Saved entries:
---------------
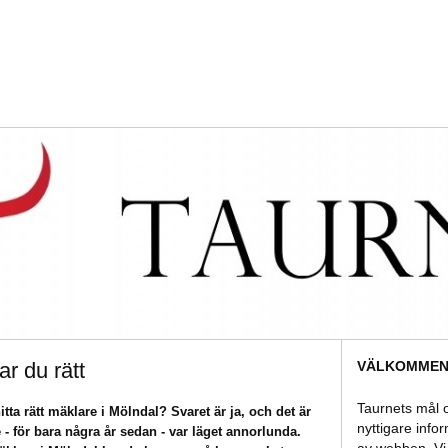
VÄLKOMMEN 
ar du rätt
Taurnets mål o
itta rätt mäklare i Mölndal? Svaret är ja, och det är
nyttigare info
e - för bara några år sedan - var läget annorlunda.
---------------
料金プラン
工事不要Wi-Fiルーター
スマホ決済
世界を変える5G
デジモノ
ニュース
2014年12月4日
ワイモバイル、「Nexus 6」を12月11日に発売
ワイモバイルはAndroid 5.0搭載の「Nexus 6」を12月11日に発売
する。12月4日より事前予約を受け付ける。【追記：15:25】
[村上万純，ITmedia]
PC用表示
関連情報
---------------
◆ Exercise directions
The lines you need are those with the word "rätt"; list them from the entries.

◆ Task answer
ar du rätt
itta rätt mäklare i Mölndal? Svaret är ja, och det är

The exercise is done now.